For Muslim American hip-hop artists like Offendum, the revolutions in Tunisia, Egypt and Libya brought mixed emotions — joy, hope and nervousness about what comes next — as well as the pressure of being seen as spokespeople for the young Arab world.

“I fear that the, once again, temporary coverage of our musicians during this time of conflict will both pigeonhole the artist, the growing scene and the genre,” said the Iraqi Canadian rapper the Narcicyst, who has collaborated with Offendum. “As an Iraqi, it was very discouraging to see how the world forgot about Iraq, like it never happened. Unfortunately, the problem in Syria will not change with a song, or a movement; it is a deep-seeded issue that has proven deeper and more protracted than assumed.”
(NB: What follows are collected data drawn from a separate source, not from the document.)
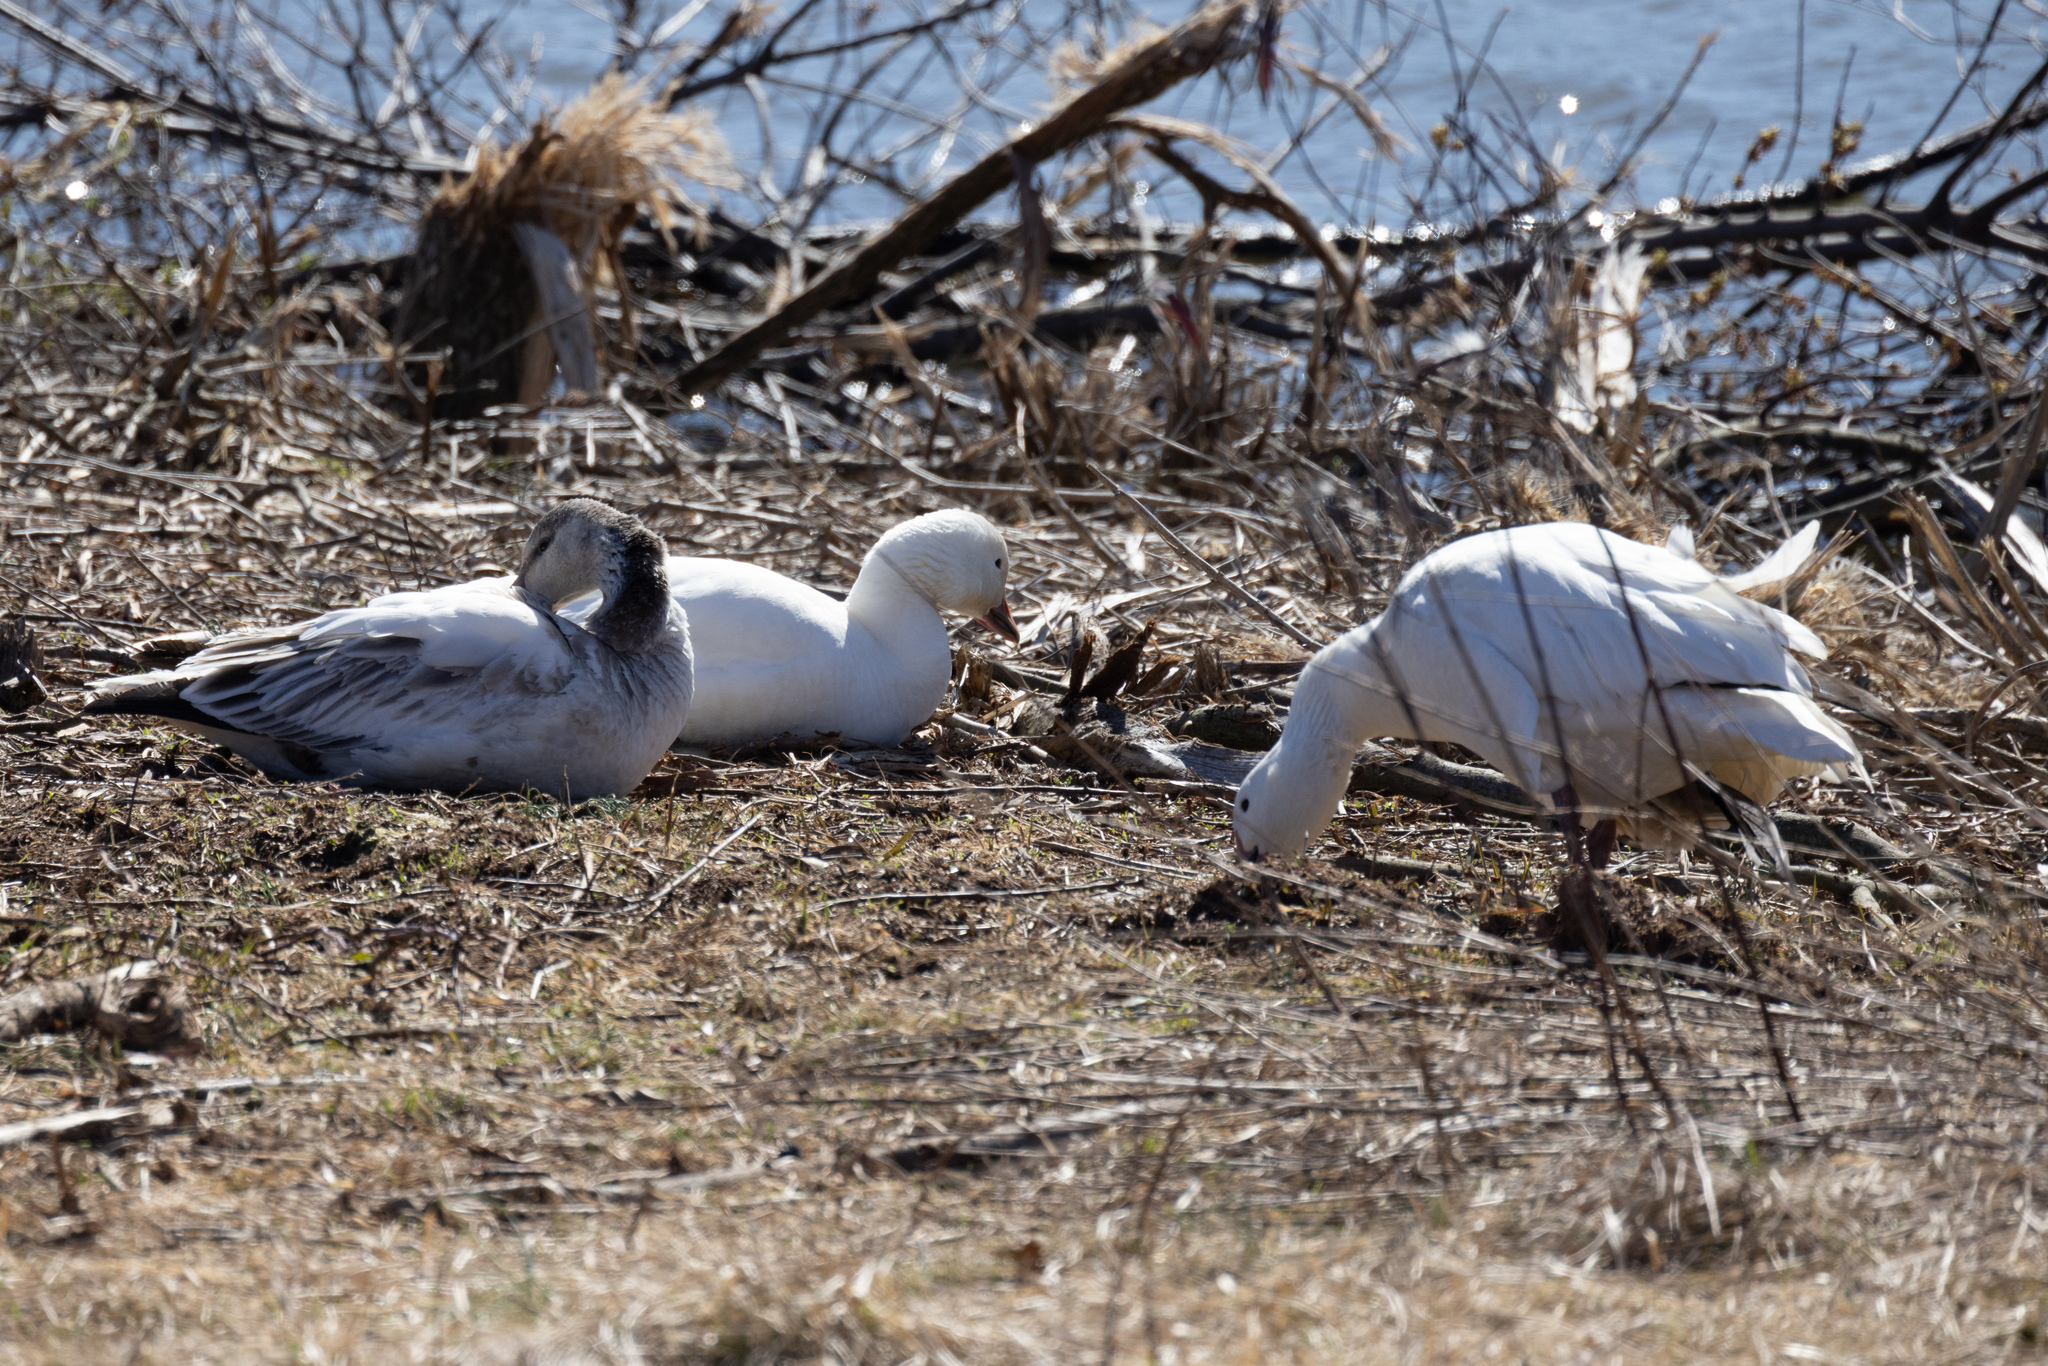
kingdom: Animalia
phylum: Chordata
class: Aves
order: Anseriformes
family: Anatidae
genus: Anser
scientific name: Anser caerulescens
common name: Snow goose
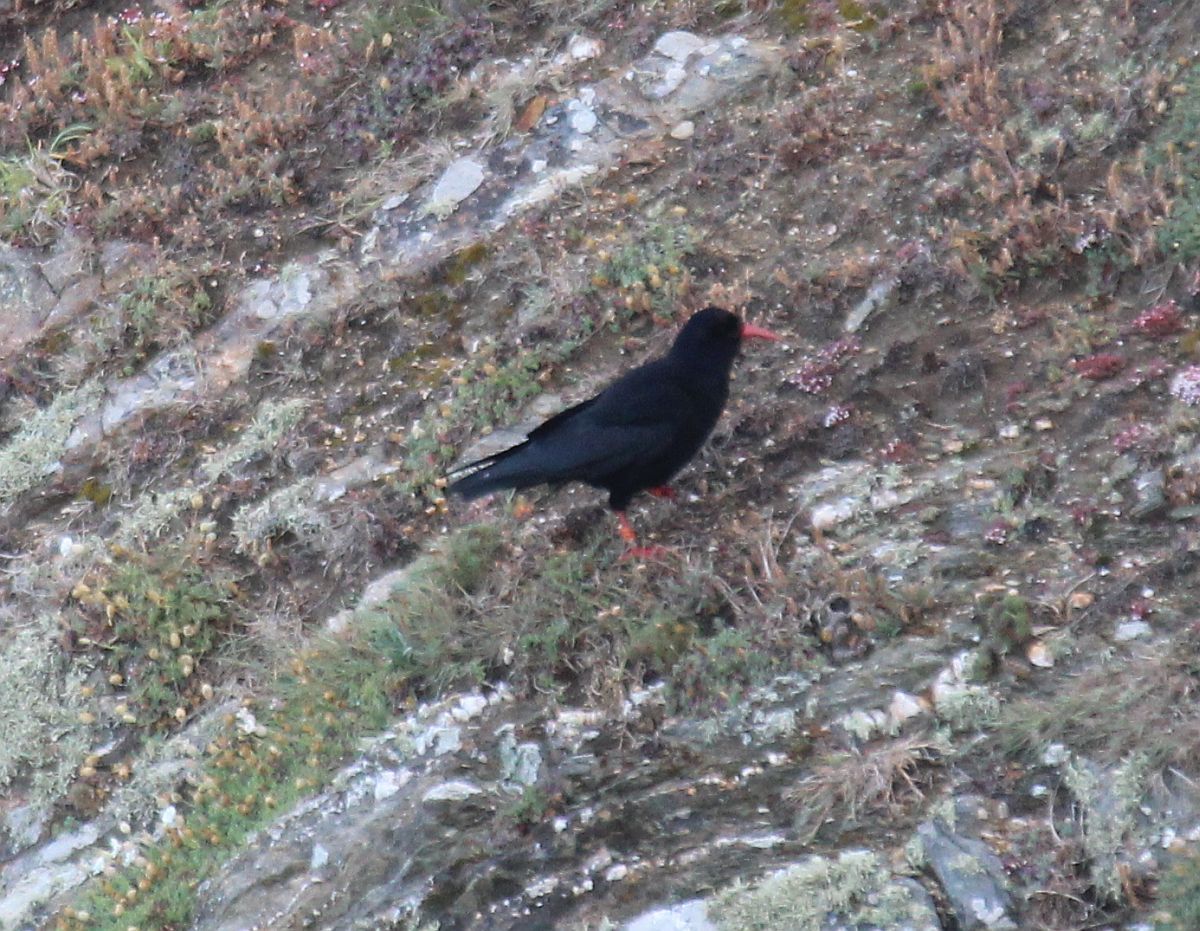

Even in Arabic and Arab American hip-hop circles, Offendum says he’s heard pro-Assad rap tracks that belittled the protesters as tools of the West, and some pro-Assad Syrian Americans tried to shut down his recent show in Cleveland (though the set went smoothly in the end). He admits to struggling with how to write about the war — “I’ve never been comfortable glorifying death and martyrdom,” he said.

He knows the revolution is a dominant event in his life, and his new music inevitably will reflect that. Yet Offendum’s L.A. life is far away from the street fights of the Free Syrian Army. He last visited Syria in 2010 and almost certainly would be detained if he tried to go back while Assad is in power. Yet media such as Al Jazeera have turned to him, as a Syrian American with a powerful voice on Syrian youth culture, to comment on the revolution.

Over lunch in at a vegan restaurant known for macrobiotic fare and earnest menu item titles like “I Am Present” and “I Am Elated,” Offendum admits he can only witness the Syrian civil war via secondhand news. But he’s drawing on the revolution to make music reflecting his own vantage point, and sending that sound across America and back to Syria with a message: We hear you.

“There’s a tradition of nighttime chants whenever someone came back from the Hajj [a religious pilgrimage to Mecca], where people would praise them with call-and-response and hand drumming,” Offendum said. “It’s freestyling, and now they’re singing about the revolutionaries.”